# AD22VF , NX , NX2000 , brakes , pics



## PatScottAKA99XE (Apr 30, 2002)

Pics of AD22VF brake parts:

Caliper with out mounting bracket/torque arm(Notice the AD22VF stamp. Must have this!!!):









Caliper bracket/torque arm:









Caliper and bracket together:









[ NX NX2000 NX2K big brakes ad22vf ad22 ]


----------



## sethwas (Apr 30, 2002)

This is a very smart thread.

Seth

P.S. So clean, what color are you gonna paint em?


----------



## onyxeros (Jul 26, 2002)

be sure to put part numbers in a sticky so those can follow in your footsteps

O


----------



## PatScottAKA99XE (Apr 30, 2002)

Im gonna paint them black.

Ill get some part #s tommorow.


----------



## 98sr20ve (Oct 6, 2002)

I have decided that any color other then rust is "rice". Of course I recently painted mine black to join the rice movement.


----------



## PatScottAKA99XE (Apr 30, 2002)




----------



## 98sr20ve (Oct 6, 2002)

It was a joke. Sorry. It just seems that everyone calls every color rice at some point. Your car is clearly not rice.


----------



## bahearn (Jul 15, 2002)

> be sure to put part numbers in a sticky so those can follow in your footsteps


Can be found by searching on "AD22".


----------



## PatScottAKA99XE (Apr 30, 2002)

98sr20ve said:


> *It was a joke. Sorry. It just seems that everyone calls every color rice at some point. Your car is clearly not rice. *


My frown was because of you joining the rice movement. LOL j/k


----------



## nismo13GTiR (May 27, 2002)

Does anybody have pics of the non-AD22VF brakes? Or can you tell by looking at them the difference? Also how can you tell if it has ABS or not and is the kinda I want with the ABS or without?? I need some help. Thanks.


----------



## sethwas (Apr 30, 2002)

I'm going to answer this before some of the members find out where you live and beat you.

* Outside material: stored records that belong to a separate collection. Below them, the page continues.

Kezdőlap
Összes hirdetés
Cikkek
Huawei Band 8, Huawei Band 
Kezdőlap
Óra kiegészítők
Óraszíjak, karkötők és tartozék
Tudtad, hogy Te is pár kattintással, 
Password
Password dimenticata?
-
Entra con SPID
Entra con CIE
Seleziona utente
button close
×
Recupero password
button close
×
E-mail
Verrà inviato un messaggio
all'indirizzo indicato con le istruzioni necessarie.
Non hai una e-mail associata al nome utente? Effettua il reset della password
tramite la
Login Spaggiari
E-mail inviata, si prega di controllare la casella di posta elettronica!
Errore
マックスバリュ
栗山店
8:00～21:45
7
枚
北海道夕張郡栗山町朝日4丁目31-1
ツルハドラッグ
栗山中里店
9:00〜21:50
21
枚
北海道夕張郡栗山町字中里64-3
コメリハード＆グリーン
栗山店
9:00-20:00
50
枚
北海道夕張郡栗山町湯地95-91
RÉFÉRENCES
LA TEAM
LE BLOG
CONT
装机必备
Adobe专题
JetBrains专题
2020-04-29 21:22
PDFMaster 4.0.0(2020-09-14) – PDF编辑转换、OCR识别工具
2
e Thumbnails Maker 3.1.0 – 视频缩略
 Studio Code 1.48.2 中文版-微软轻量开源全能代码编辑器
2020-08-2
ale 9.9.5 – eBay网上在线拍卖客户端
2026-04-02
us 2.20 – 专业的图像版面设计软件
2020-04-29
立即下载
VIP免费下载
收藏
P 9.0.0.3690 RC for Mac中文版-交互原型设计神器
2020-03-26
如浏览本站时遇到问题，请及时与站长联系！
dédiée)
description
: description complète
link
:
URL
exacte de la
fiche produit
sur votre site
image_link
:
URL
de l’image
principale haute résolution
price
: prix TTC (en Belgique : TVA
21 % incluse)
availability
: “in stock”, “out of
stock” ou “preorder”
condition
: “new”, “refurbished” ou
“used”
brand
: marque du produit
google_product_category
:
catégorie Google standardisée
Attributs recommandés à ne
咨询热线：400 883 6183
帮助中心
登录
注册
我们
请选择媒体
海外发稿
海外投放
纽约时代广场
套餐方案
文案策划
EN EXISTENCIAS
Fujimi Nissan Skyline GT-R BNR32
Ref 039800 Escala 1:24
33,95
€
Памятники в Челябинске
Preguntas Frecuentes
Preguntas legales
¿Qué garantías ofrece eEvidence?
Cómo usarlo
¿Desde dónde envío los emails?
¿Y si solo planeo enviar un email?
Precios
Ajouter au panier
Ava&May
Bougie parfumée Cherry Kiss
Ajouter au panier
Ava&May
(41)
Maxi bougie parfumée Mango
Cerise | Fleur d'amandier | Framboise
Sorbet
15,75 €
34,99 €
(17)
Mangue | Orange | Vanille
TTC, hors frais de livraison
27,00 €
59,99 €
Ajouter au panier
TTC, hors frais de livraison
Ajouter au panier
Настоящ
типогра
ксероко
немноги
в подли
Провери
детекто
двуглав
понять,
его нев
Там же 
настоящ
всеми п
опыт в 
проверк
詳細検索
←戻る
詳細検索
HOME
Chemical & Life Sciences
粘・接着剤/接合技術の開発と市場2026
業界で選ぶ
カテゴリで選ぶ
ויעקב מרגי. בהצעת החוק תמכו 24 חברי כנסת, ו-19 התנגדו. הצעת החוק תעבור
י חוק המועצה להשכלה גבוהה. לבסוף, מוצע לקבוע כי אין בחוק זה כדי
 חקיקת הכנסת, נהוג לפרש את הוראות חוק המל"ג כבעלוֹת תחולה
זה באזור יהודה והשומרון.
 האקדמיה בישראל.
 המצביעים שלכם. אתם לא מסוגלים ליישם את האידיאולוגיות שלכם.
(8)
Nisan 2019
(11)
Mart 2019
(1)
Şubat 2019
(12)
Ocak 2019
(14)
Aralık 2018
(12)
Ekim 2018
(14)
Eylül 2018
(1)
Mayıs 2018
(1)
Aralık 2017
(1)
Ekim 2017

In reality there is nothing to worry about with the brakes. Get them from a dealer and your fine.
From a yard, thats a different story.
Stick to 1993 as your NX2000 year. They came on the 2.0L car and must have ABS. What you have on your car is irrelevant.
THats it.
Search for AD22VF and member name <<< me. I've only brought it up about 100 times. Today or tomorrow mine should come in. I hope they are the right ones (meaning that the junk yard didn't screw up, which they have done before).

Seth


----------



## PatScottAKA99XE (Apr 30, 2002)

Hmm, I wonder where he lives


----------



## 98_1LE (Mar 30, 2003)

I have seen those brakes before, but mine are not as clean. Nice. I do wish the caliper was aluminum. That is a lot of unsprung weight out on the end.


----------